# COMPLETE THE FOLLOWING:
a. According to the guide on configuring YARN to run Drill, what is the Apache YARN default for the maximum container size?
b. Continue the guide on configuring YARN to run Drill from the point where it ends.

# EXERCISE PASSAGE:

########################################

Step 3: Configure YARN to Run Drill

YARN default settings are optimized for MapReduce applications. MapReduce applications use a limited amount of memory; however, Drill is long-running and consumes a significant amount of resources. Adjust the YARN memory configuration to allow YARN to allocate containers large enough to run Drill. Exclude the YARN container directory from systemd-tmpfiles to prevent systemd-tmpfiles from removing Drill’s container files while Drill runs.

Increase Maximum Container Size

YARN provides a number of parameters to control the amount of resources available to applications. The data-fabric distribution of YARN sets most of these parameters automatically, except for the maximum container size, which is left at the Apache YARN default of 8 GB. Typical Drill configurations use significantly more memory. Therefore, you must increase the YARN maximum container size on each node to suit the needs of Drill. You can use the YARN Resource Manager web UI to determine the amount of memory available on each node.
NOTE
YARN resource requirements match the Drill resource requirements.
To increase the maximum container size, determine the required container size from the Drill setting in drill-on-yarn.conf, which you previously set in step 2:
drillbit: {
   memory-mb: 14336
 }

Use this number to set the yarn.scheduler.maximum-allocation-mb parameter in /opt/mapr/hadoop/hadoop-<version>/etc/hadoop.<version>, substituting the number of the version you have installed.

Edit yarn-site.xml to add the following:
<property>
   <name>yarn.scheduler.maximum-allocation-mb</name>
   <value>14336</value>
   <description>Set to allow Drill containers 14G.</description>
 </property>
NOTE
You must update this configuration on every YARN node.

########################################

# SUPPLIED DATA:

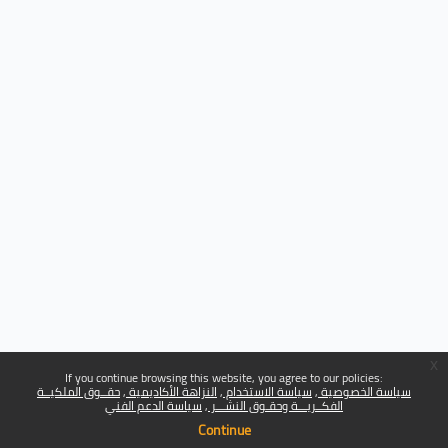
x
If you continue browsing this website, you agree to our policies:
سياسة الخصوصية
سياسة الاستخدام
النزاهة الأكاديمية
حقــوق الملكيــة
الفكــريـــة وحقـوق النشـــر
سياسة الدعم الفني
Continue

########################################

# YOUR WRITTEN ANSWERS:
a. 8 GB

b.
Restart the YARN Resource Manager to pick up change, and use the YARN Resource Manager UI to verify that the maximum container size shows the new value.

Exclude the YARN Container Directory from systemd-tmpfiles

The system puts the YARN Node Manager container files in the /tmp directory. Most system administrators configure systemd-tmpfiles to periodically remove files in /tmp. Since Drill-on-YARN is a long-running YARN application, systemd-tmpfiles can remove Drill’s container files while Drill runs. If this occurs, you must manually shut down the Drill cluster because systemd-tmpfiles will have removed the pid file that YARN needs to manage Drill.

You can prevent systemd-tmpfiles from cleaning up Drill's container files by adding a new configuration file to /etc/tmpfiles.d/, for example /etc/tmpfiles.d/exclude-nm-local-dir.conf, with the following configuration:
x /tmp/hadoop-mapr/nm-local-dir/*
NOTE
This configuration prevents systemd-tmpfiles from cleaning the /nm-local-dir directory when cleaning /tmp.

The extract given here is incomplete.